ARTIKEL >>
##########

Kampung Inggris ( Kampoeng Inggris Pare ), Sebelum pak Kalend melembagakan kursusannya (BEC), otomatis beliau mengajar bahasa Inggris secara private dari satu tempat ke tempat lain, istilahnya ‘no madden’. “Saya dulu mengajar bahasa Inggris di emperan orang, dari satu tempat ke tempat lain.” Begitu kata pak Kalend setiap mengenalkan lembaganya ke siswa baru di awal pembelajaran. Kebetulan saya sendiri hampir sepuluh tahun mengabdikan diri di BEC. Dan setiap tiga bulan sekali penerimaan siswa baru.
Menurut sebagian tokoh masyarakat yang pernah saya temui, seperti Bapak Ruslan (alm), mantan Kepala Desa Pelem, Bapak Ahmad Ikhwan, pemangku musholla Al-Ikhwan, Dusun Singgahan, Bapak Drs. H. Hasbi Mursyid, pensiunan guru SMA di Pare, menyatakan hal yang sama bahwa dulu pak Kalend sering mengajar anak-anak di emperan rumah orang kampung atau di serambi masjid Darul Falakh, pernah juga di Balai Desa Pelem, kadang-kadang di bawa ke tempat-tempat bersejarah seperti Candi Surowono, Tegowangi, dan sesekali juga diajak ke lapangan, belajar sambil berolah raga.
Memangnya ada berapa murid pak Kalend waktu itu? Ya, pertanyaan ini sangat penting untuk dicari jawabannya. Sejumlah alumni yang saya kenal dan saya ajak ngobrol seperti Shohib, tetangga sekaligus family dari istri pak Kalend, Ajie Bahleuwi (pendiri kursusan LIBERTY), Liliek Sosiowati, instruktur EECC, menginformasikan bahwa siswa pak Kalend waktu awal-awal mengajar ternyata tidak banyak, sekitar lima sampai sepuluh orang. Itupun yang hadir saling bergantian, jarang istiqomah hadir bersamaan secara penuh di setiap pertemuan. Jadi bongkar pasang. Bahkan pernah siswanya juga habis di tengah jalan.

##########

INSTRUKSI DAN KETENTUAN >>
Silakan lanjutkan artikel tentang Kampung Inggris di atas, dimulai tepat setelah kalimat terakhirnya. Data ini tidak ada hubungannya dengan artikel tentang Kampung Inggris di atas.

Data kutipan dari sebuah koleksi >>
##########

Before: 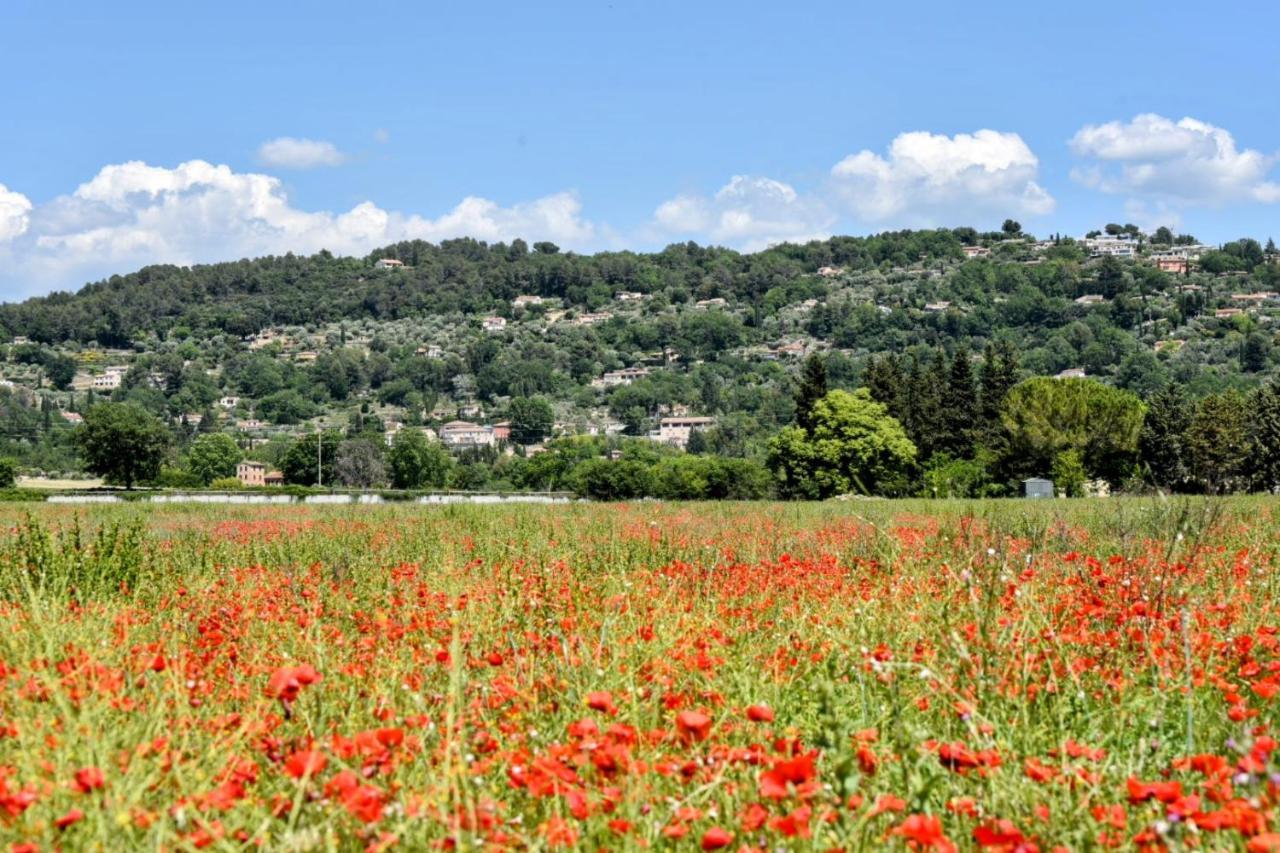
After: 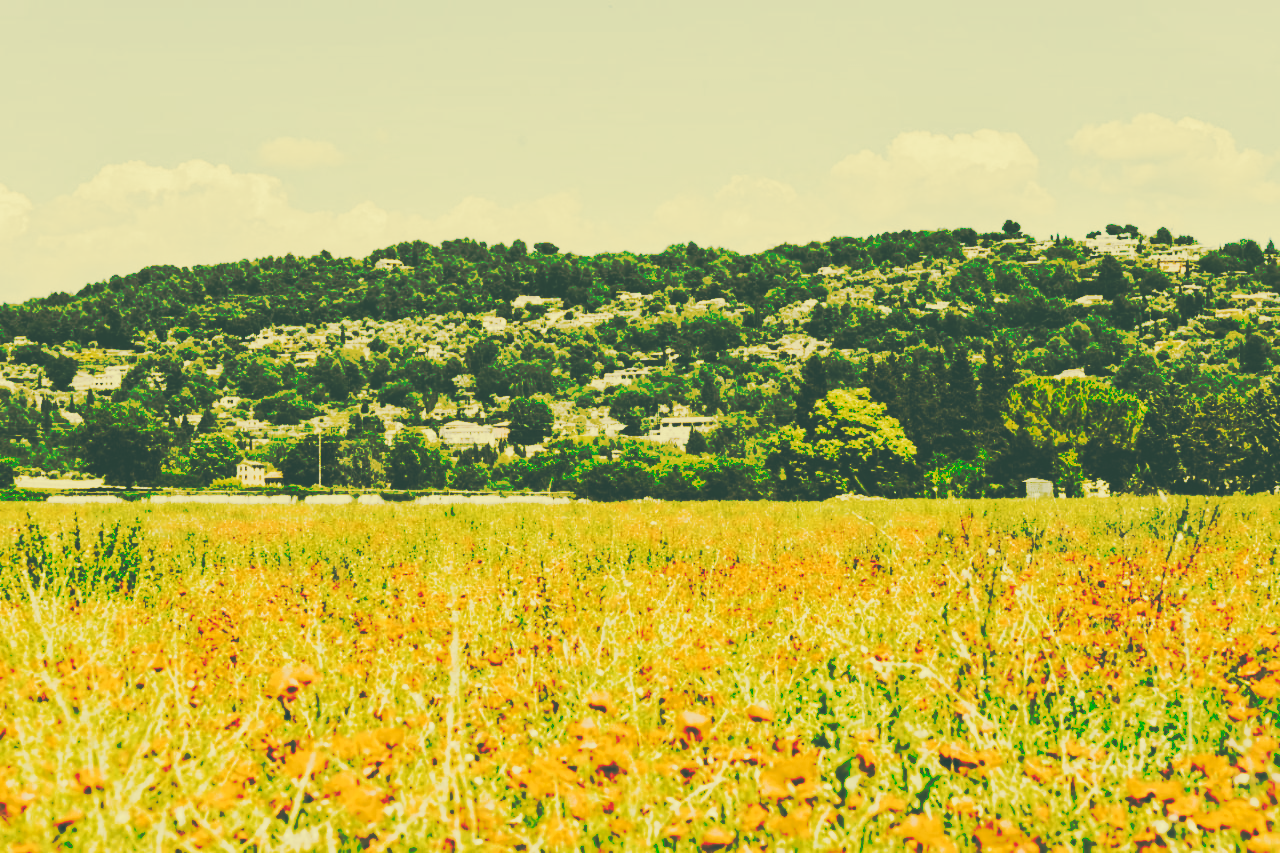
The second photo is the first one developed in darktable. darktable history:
tone curve: curves: ch0 [(0, 0) (0.003, 0.002) (0.011, 0.01) (0.025, 0.022) (0.044, 0.039) (0.069, 0.061) (0.1, 0.087) (0.136, 0.119) (0.177, 0.155) (0.224, 0.196) (0.277, 0.242) (0.335, 0.293) (0.399, 0.349) (0.468, 0.409) (0.543, 0.685) (0.623, 0.74) (0.709, 0.8) (0.801, 0.863) (0.898, 0.929) (1, 1)], preserve colors none
color look up table: target L [87.31, 85.84, 85.76, 77.58, 75.63, 76.46, 65.83, 65.09, 64.7, 47.89, 43.05, 31.86, 200, 85.81, 83.16, 81.06, 82.54, 78.62, 76.23, 76.95, 60.68, 64.01, 60.02, 40.64, 37.37, 38.62, 32.48, 87.42, 85.97, 86.31, 81.51, 80.3, 84.53, 74.83, 71.04, 83.85, 76.72, 70.51, 43.32, 39.03, 35.05, 40.01, 33.26, 31.86, 83.13, 77.99, 65.08, 60.84, 36.06], target a [-7.911, -11.56, -12.12, -14.12, -22.1, -8.133, -48.28, -1.035, -4.211, -28.61, -26.2, -13.79, 0, -5.231, -3.89, 4.228, 3.104, 12.24, 16.85, 18.77, 21.31, 34.31, 49.18, -1.583, -9.095, 9.408, -10.3, -5.636, -4.034, -4.12, -4.66, 2.993, -2.335, 24.86, 9.032, -0.488, -1.053, 10.44, -6.329, 12.85, -3.665, 13.29, -12.83, -13.79, -10.62, -8.95, -18.24, -30.41, -16.09], target b [42.02, 39.45, 42.78, 54.64, 41.66, 37.28, 49.91, 54.8, 43.01, 27.73, 15.85, 5.343, 0, 49.42, 41.2, 48.2, 40.17, 48.92, 63.38, 43.67, 44.9, 50.26, 33.49, 19.79, 10.83, 16.23, 6.33, 40.77, 38.91, 39.36, 35.97, 36.18, 36.54, 32.29, 34.95, 35.7, 23.82, 23.6, -10.24, 10.2, 7.059, -11.88, 3.619, 5.343, 34.36, 25.86, 16.16, 19.25, 5.719], num patches 49
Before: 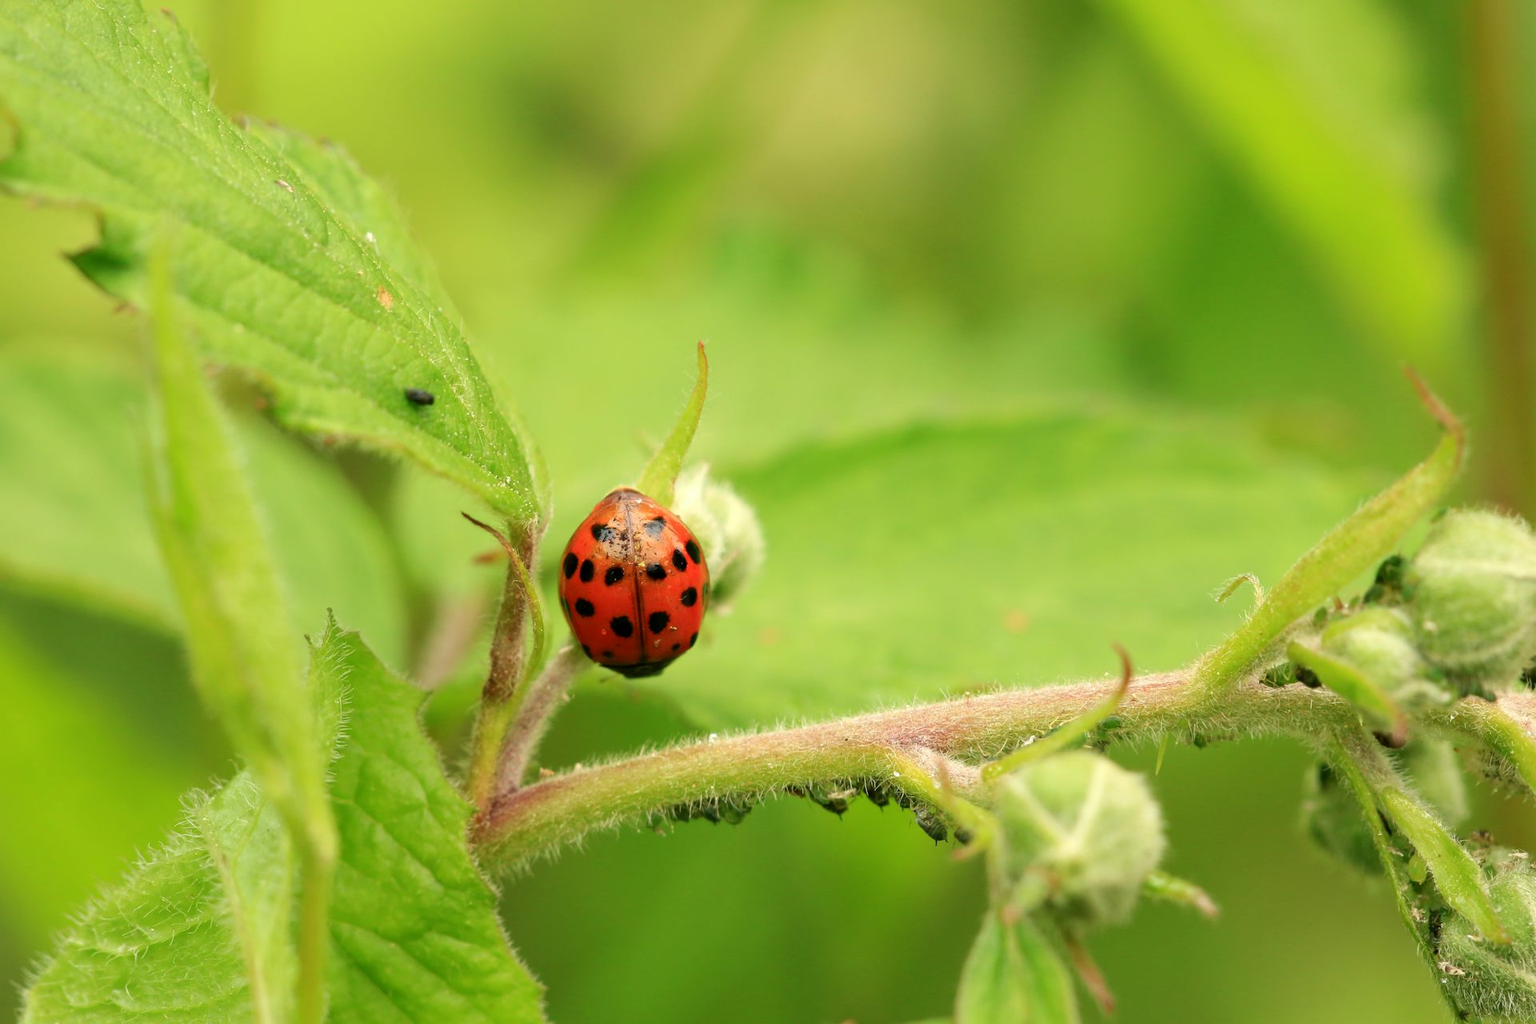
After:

##########

HASIL TUGAS >>
Kita tentu bisa membayangkan betapa susahnya saat itu untuk mengumpulkan pelajar yang minat dan mau belajar bahasa Inggris! Rata-rata pelajar waktu itu tidak suka bahasa Inggris, karena asumsi mereka bahasa Inggris itu sangat sulit, tidak menarik, bahasanya orang kafir, ditambah lagi lokasinya di daerah terpencil, listrik belum ada.
Pak Kalend ternyata orangnya tidak gampang menyerah dalam menghadapi berbagai keadaan dan tekanan; muridnya habis di tengah jalan, diperlakukan yang tidak layak oleh orang-orang yang tidak suka dengan bahasa Inggris, tuntutan kebutuhan hidup yang terus mengejarnya, dll. Beliau tetap tegar, berdiri tegak dan mencari dan mencari siswa lagi untuk diajari bahasa Inggris.
Semangat perjuangan dan karakter beliau untuk mengekspresikan jati dirinya yang perlu kita teladani. Dengan perjuangan yang tanpa lelah demi sebuah cita-cita, beliau tetap tegar tanpa menggantungkan baik kepada orang lain atau pemerintah. Apalagi minta dibelas-kasihani? Sama sekali tidak.
Meski dengan modal perlengkapan yang sangat terbatas tapi pantang menyerah itulah akhirnya Pak Kalend banyak melahirkan alumni yang akhirnya ikut “meramaikan” kursusan di Pare hingga mencapai “prestasi” seperti sekarang ini. (Selesai).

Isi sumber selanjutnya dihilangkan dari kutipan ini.